Much Ado About Nothing came out the year I graduated high school. I loved it for the lusciousness of the filmmaking alone. I've recently been reading Winter's Tale by Mark Helprin, a book that makes you pause at the rapturous beauty of language in the hands of someone who isn't afraid to use it, and it's lead me to wonder how many people, how often allow themselves to love something uncontrollably. We're all often too shy to let ourselves go over the things that move us. I routinely humiliate myself by my near pornographic delight over music, comedy, snow or a well-turned phrase. I was sitting in a bar in Boston reading the opening paragraphs of Winter's Tale when a guy next to me leaned over and asked, "Any good?" I looked up at him with tears in my eyes, only on page 10, and squealed eloquently, "It's fucking awesome!"

Much Ado About Nothing was an embarrassment of pleasure. A gooey cinematic wonderland of costumes, light, charm, skin and rapturous language. The opening sequence of poetry, picnics and driving horses rendered my world in flat gray. I fell out of love with boyfriend Kirk during that movie, because there was nothing uncontrollable in the way I felt about him.

And that's my problem, really. I can't experience the sublime without simultaneously imagining it's unavoidable absence in the near future. I saw Sigur Ros for the first time in Coney Island and was moved to the point of delirium only to immediately imagine the grief of pure silence.

Basquiat.

Jean-Michel Basquiat is probably my favorite painter. He was the epitome of uncontrollable love, and all the good and bad that goes with it. He was New York City. I was studying painting at Auburn when Julian Schnabel's film on his friend Jean-Michel came out, and, upon seeing it, I discovered that faraway land I had been pining for. That mess of concrete and sound, aching beauty and fierce architecture. A place where you need to wear shoes outside, but sometimes don't...just because. New York City was the one place where I could make the world slow down it's deliberate pace away from me. People who don't live here say they wouldn't be able to keep up with New York. What they don't understand is that New York is only as fast as you will it to be. It's as fast as your desire is deep. Jean-Michel Basquiat wanted so much and the city spun around him like a top. But while he was here he painted it in every color imaginable, and saw all the details...the 46th and 47th leeches, the Bowery bums, the sad curve of his mother's smile. The course of my life was decided by that film, probably more so than I even know at this point.

There is a refrain in Winter's Tale, that our goal is to stop time and bring back the dead. Disney brought back the dead by turning The Little Mermaid into a woman capable of getting exactly what she wanted. Clarice Starling brought back the dead by saving Katherine Martin's life. In Much Ado About Nothing, Hero comes back to life after her slander dies. And Julian Schnabel brought Jean-Michel back, and in doing so, stopped time for me.
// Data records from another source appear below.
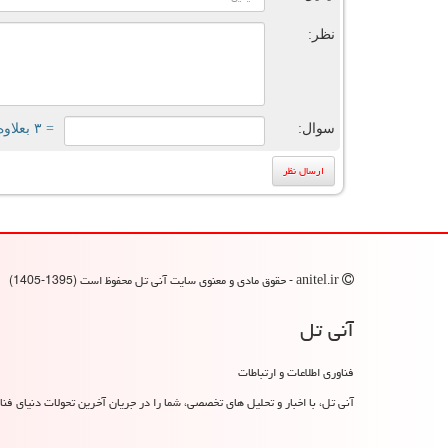
نظر:
سوال:
= ۳ بعلاوه ۱
anitel.ir - حقوق مادی و معنوی سایت آنی تل محفوظ است (1395-1405)
آنی تل
فناوری اطلاعات و ارتباطات
آنی تل، با اخبار و تحلیل های تخصصی، شما را در جریان آخرین تحولات دنیای فناو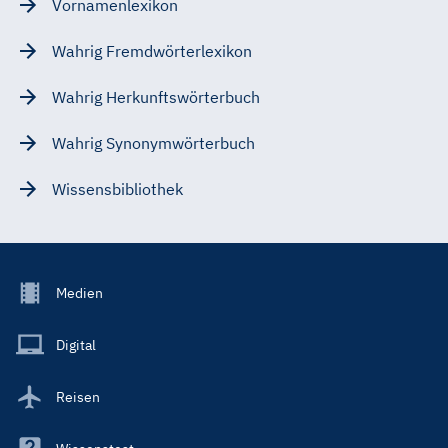
Vornamenlexikon
Wahrig Fremdwörterlexikon
Wahrig Herkunftswörterbuch
Wahrig Synonymwörterbuch
Wissensbibliothek
Footer
Medien
Menu
Main
Digital
Reisen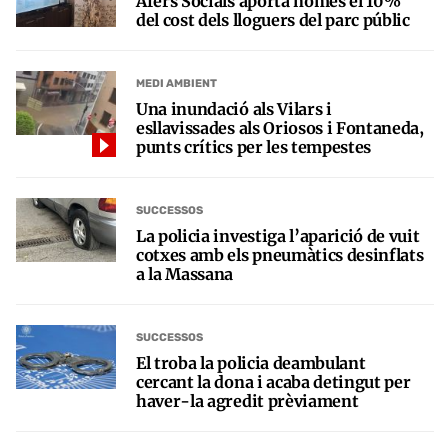
Afers Socials aporta només el 10%
del cost dels lloguers del parc públic
MEDI AMBIENT
Una inundació als Vilars i
esllavissades als Oriosos i Fontaneda,
punts crítics per les tempestes
SUCCESSOS
La policia investiga l’aparició de vuit
cotxes amb els pneumàtics desinflats
a la Massana
SUCCESSOS
El troba la policia deambulant
cercant la dona i acaba detingut per
haver-la agredit prèviament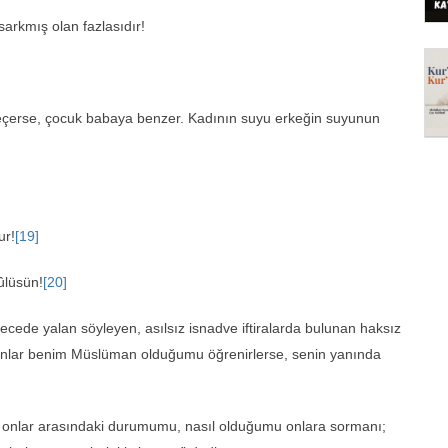
 sarkmış olan fazlasıdır!
eçerse, çocuk babaya benzer. Kadının suyu erkeğin suyunun
ur!
[19]
ûlüsün!
[20]
ecede yalan söyleyen, asılsız isnadve ifti­ralarda bulunan haksız
 onlar benim Müslüman olduğumu öğrenirlerse, senin yanında
, onlar arasındaki durumumu, nasıl olduğu­mu onlara sormanı;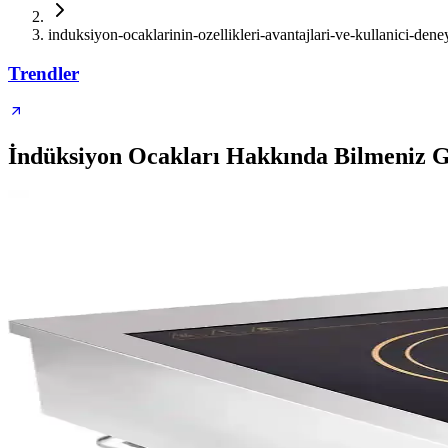
induksiyon-ocaklarinin-ozellikleri-avantajlari-ve-kullanici-dene
Trendler
İndüksiyon Ocakları Hakkında Bilmeniz 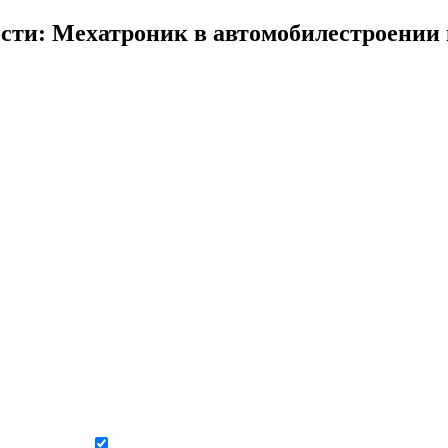
сти: Мехатроник в автомобилестроении
Даю согласие на обработку персональных данных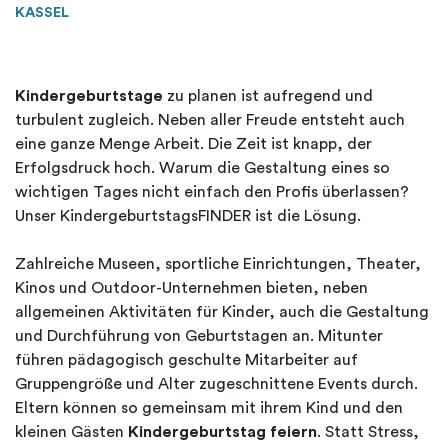
KASSEL
Kindergeburtstage
zu planen ist aufregend und
turbulent zugleich. Neben aller Freude entsteht auch
eine ganze Menge Arbeit. Die Zeit ist knapp, der
Erfolgsdruck hoch. Warum die Gestaltung eines so
wichtigen Tages nicht einfach den Profis überlassen?
Unser KindergeburtstagsFINDER ist die Lösung.
Zahlreiche Museen, sportliche Einrichtungen, Theater,
Kinos und Outdoor-Unternehmen bieten, neben
allgemeinen Aktivitäten für Kinder, auch die Gestaltung
und Durchführung von Geburtstagen an. Mitunter
führen pädagogisch geschulte Mitarbeiter auf
Gruppengröße und Alter zugeschnittene Events durch.
Eltern können so gemeinsam mit ihrem Kind und den
kleinen Gästen
Kindergeburtstag feiern
. Statt Stress,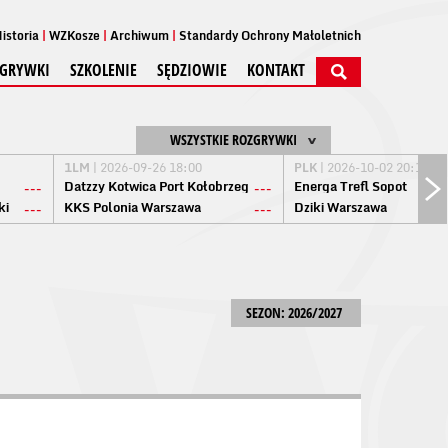
istoria
WZKosze
Archiwum
Standardy Ochrony Małoletnich
GRYWKI
SZKOLENIE
SĘDZIOWIE
KONTAKT
WSZYSTKIE ROZGRYWKI
1LM
| 2026-09-26 18:00
PLK
| 2026-10-02 20:15
Datzzy Kotwica Port Kołobrzeg
Energa Trefl Sopot
---
---
ki
KKS Polonia Warszawa
Dziki Warszawa
---
---
SEZON: 2026/2027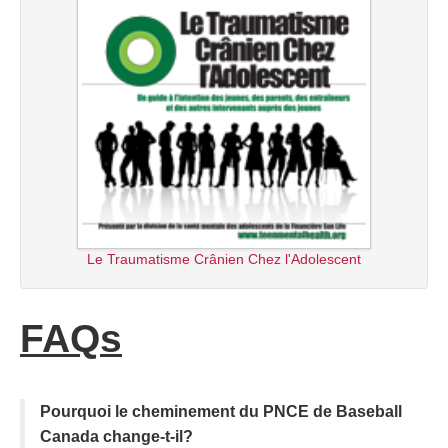
Le Traumatisme Crânien Chez l'Adolescent
FAQs
Pourquoi le cheminement du PNCE de Baseball
Canada change-t-il?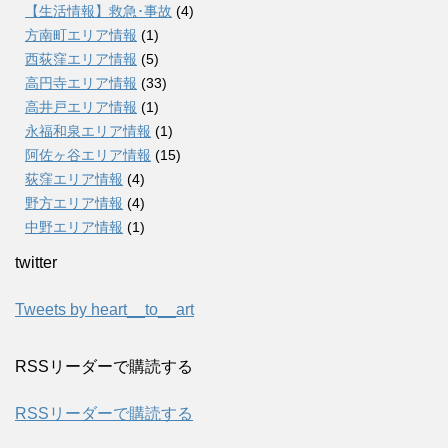
【生活情報】救急･事故
(4)
方南町エリア情報
(1)
西荻窪エリア情報
(5)
高円寺エリア情報
(33)
高井戸エリア情報
(1)
永福和泉エリア情報
(1)
阿佐ヶ谷エリア情報
(15)
荻窪エリア情報
(4)
野方エリア情報
(4)
中野エリア情報
(1)
twitter
Tweets by heart__to__art
RSSリーダーで購読する
RSSリーダーで購読する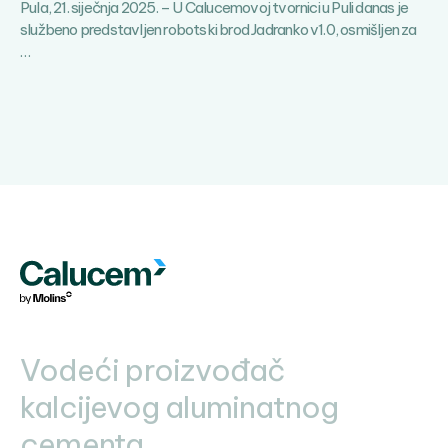
Pula, 21. siječnja 2025. – U Calucemovoj tvornici u Puli danas je
službeno predstavljen robotski brod Jadranko v1.0, osmišljen za
Calucem
…
podržava
inovativne
projekte
koji
se
bave
ekološkim
izazovima
Vodeći proizvođač
kalcijevog aluminatnog
cementa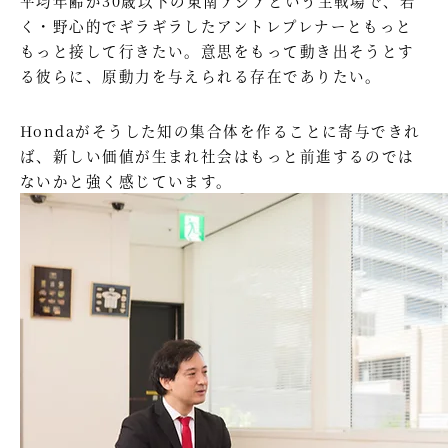
平均年齢が30歳以下の東南アジアという主戦場で、若
く・野心的でギラギラしたアントレプレナーともっと
もっと接して行きたい。意思をもって動き出そうとす
る彼らに、原動力を与えられる存在でありたい。
Hondaがそうした知の集合体を作ることに寄与できれ
ば、新しい価値が生まれ社会はもっと前進するのでは
ないかと強く感じています。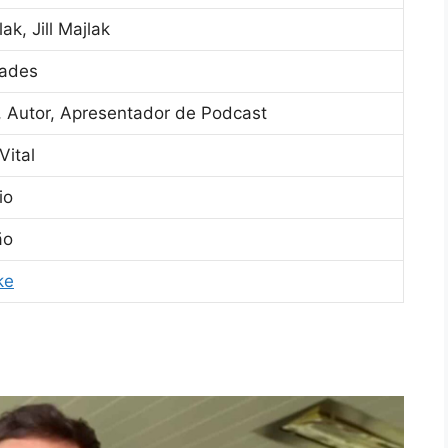
ak, Jill Majlak
ades
 Autor, Apresentador de Podcast
Vital
io
ão
ke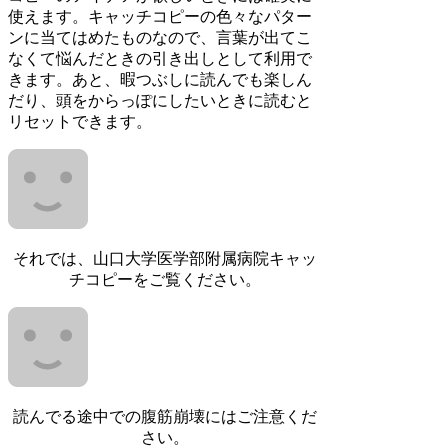
使えます。キャッチコピーの色々なパター
ンに当てはめたものなので、言葉が出てこ
なくて悩んだときの引き出しとして利用で
きます。あと、暇つぶしに読んでも楽しん
だり、頭をからっぽにしたいときに読むと
リセットできます。
それでは、山口大学医学部附属病院キャッ
チコピーをご覧ください。
読んでる途中での腹筋崩壊にはご注意くだ
さい。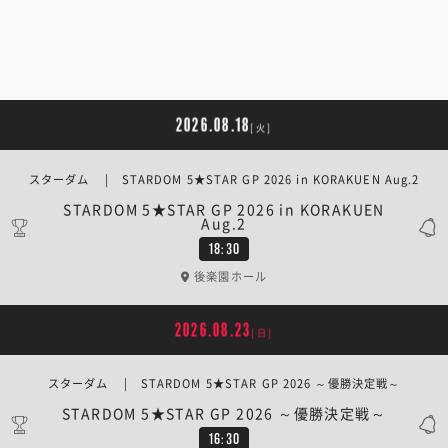
2026.08.18
[火]
スターダム | STARDOM 5★STAR GP 2026 in KORAKUEN Aug.2
STARDOM 5★STAR GP 2026 in KORAKUEN
Aug.2
18:30
後楽園ホール
2026.08.23
[日]
スターダム | STARDOM 5★STAR GP 2026 ～優勝決定戦～
STARDOM 5★STAR GP 2026 ～優勝決定戦～
16:30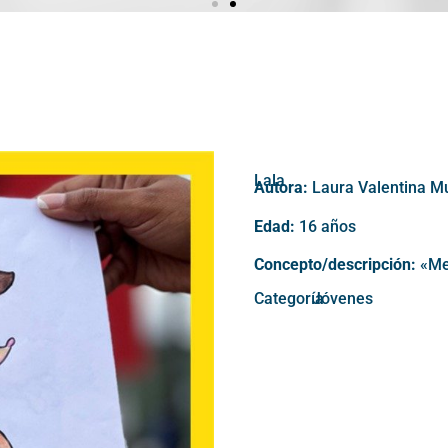
Lala
Autora:
Laura Valentina M
Edad:
16 años
Concepto/descripción:
«Me 
Categoría
Jóvenes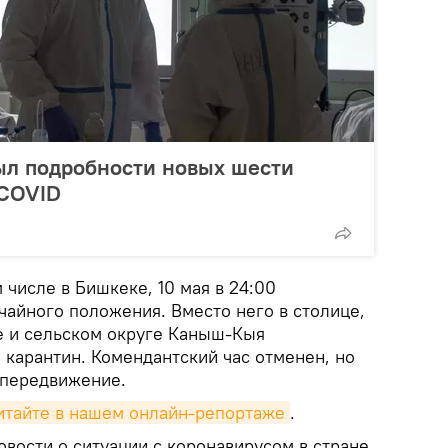
ыл подробности новых шести
 COVID
 числе в Бишкеке, 10 мая в 24:00
айного положения. Вместо него в столице,
е и сельском округе Каныш-Кыя
 карантин. Комендантский час отменен, но
 передвижение.
итайте в нашем онлайн-репортаже
.
вости о ситуации с коронавирусом в стране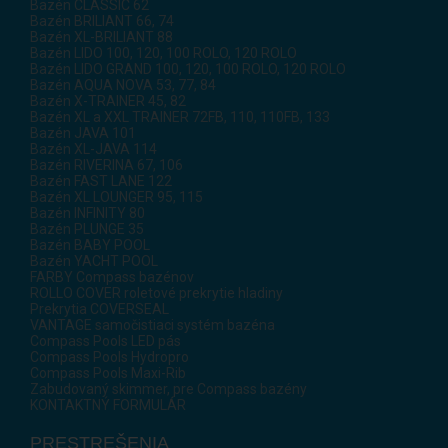
Bazén CLASSIC 62
Bazén BRILIANT 66, 74
Bazén XL-BRILIANT 88
Bazén LIDO 100, 120, 100 ROLO, 120 ROLO
Bazén LIDO GRAND 100, 120, 100 ROLO, 120 ROLO
Bazén AQUA NOVA 53, 77, 84
Bazén X-TRAINER 45, 82
Bazén XL a XXL TRAINER 72FB, 110, 110FB, 133
Bazén JAVA 101
Bazén XL-JAVA 114
Bazén RIVERINA 67, 106
Bazén FAST LANE 122
Bazén XL LOUNGER 95, 115
Bazén INFINITY 80
Bazén PLUNGE 35
Bazén BABY POOL
Bazén YACHT POOL
FARBY Compass bazénov
ROLLO COVER roletové prekrytie hladiny
Prekrytia COVERSEAL
VANTAGE samočistiaci systém bazéna
Compass Pools LED pás
Compass Pools Hydropro
Compass Pools Maxi-Rib
Zabudovaný skimmer, pre Compass bazény
KONTAKTNÝ FORMULÁR
PRESTREŠENIA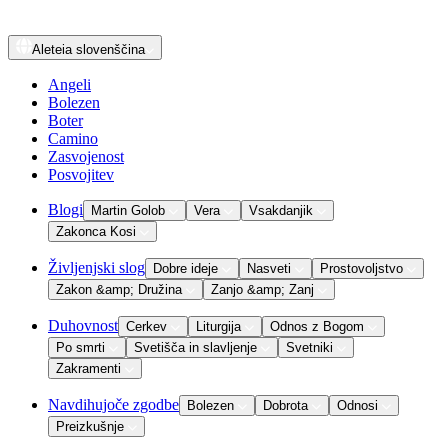
Aleteia
slovenščina
Angeli
Bolezen
Boter
Camino
Zasvojenost
Posvojitev
Blogi
Martin Golob
Vera
Vsakdanjik
Zakonca Kosi
Življenjski slog
Dobre ideje
Nasveti
Prostovoljstvo
Zakon &amp; Družina
Zanjo &amp; Zanj
Duhovnost
Cerkev
Liturgija
Odnos z Bogom
Po smrti
Svetišča in slavljenje
Svetniki
Zakramenti
Navdihujoče zgodbe
Bolezen
Dobrota
Odnosi
Preizkušnje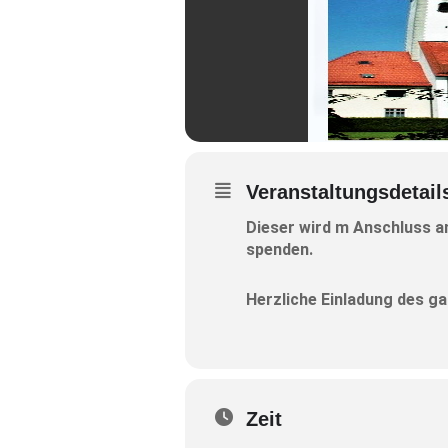
Veranstaltungsdetail
Dieser wird m Anschluss a
spenden.
Herzliche Einladung des g
Zeit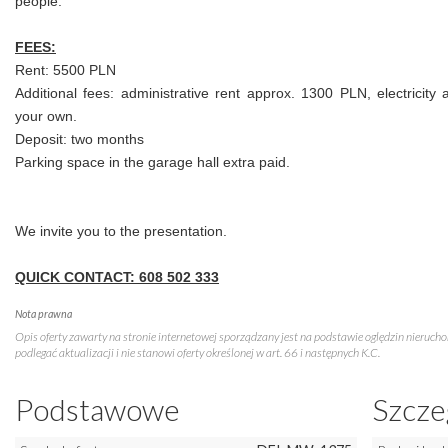
people.
FEES:
Rent: 5500 PLN
Additional fees: administrative rent approx. 1300 PLN, electricity
your own.
Deposit: two months
Parking space in the garage hall extra paid.
We invite you to the presentation.
QUICK CONTACT:
608 502 333
Nota prawna
Opis oferty zawarty na stronie internetowej sporządzany jest na podstawie oględzin nieruch
podlegać aktualizacji i nie stanowi oferty określonej w art. 66 i następnych K.C.
Podstawowe
Szcze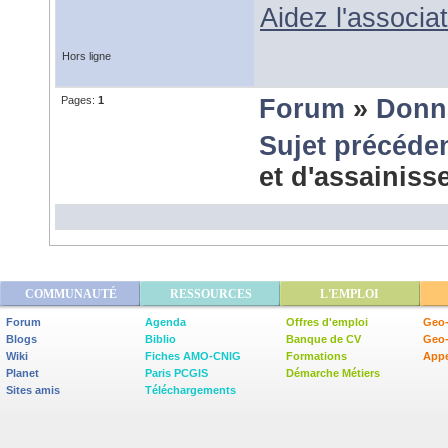
Aidez l'associ
Hors ligne
Pages:
1
Forum
»
Donn
Sujet précéde
et d'assainis
COMMUNAUTÉ
RESSOURCES
L'EMPLOI
Forum
Agenda
Offres d'emploi
Geo-
Blogs
Biblio
Banque de CV
Geo
Wiki
Fiches AMO-CNIG
Formations
Appe
Planet
Paris PCGIS
Démarche Métiers
Sites amis
Téléchargements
Or at least my constant perception of its passing.

It all means something, but I know I'm forcing it. If movies were $10.25 when I was a teenager would I have been so cavalier about seeing them so many times? Is loving something uncontrollably now economically unfeasible? It snowed for five minutes this morning and I have 100 pages to go in Winter's Tale. When the Brooklyn Bridge is covered in snow, it won't cost me a dime to walk it. I think I don't go to movies repeatedly anymore because I've finally caught up to the world.

But those films gave me speed...and that definitely means something.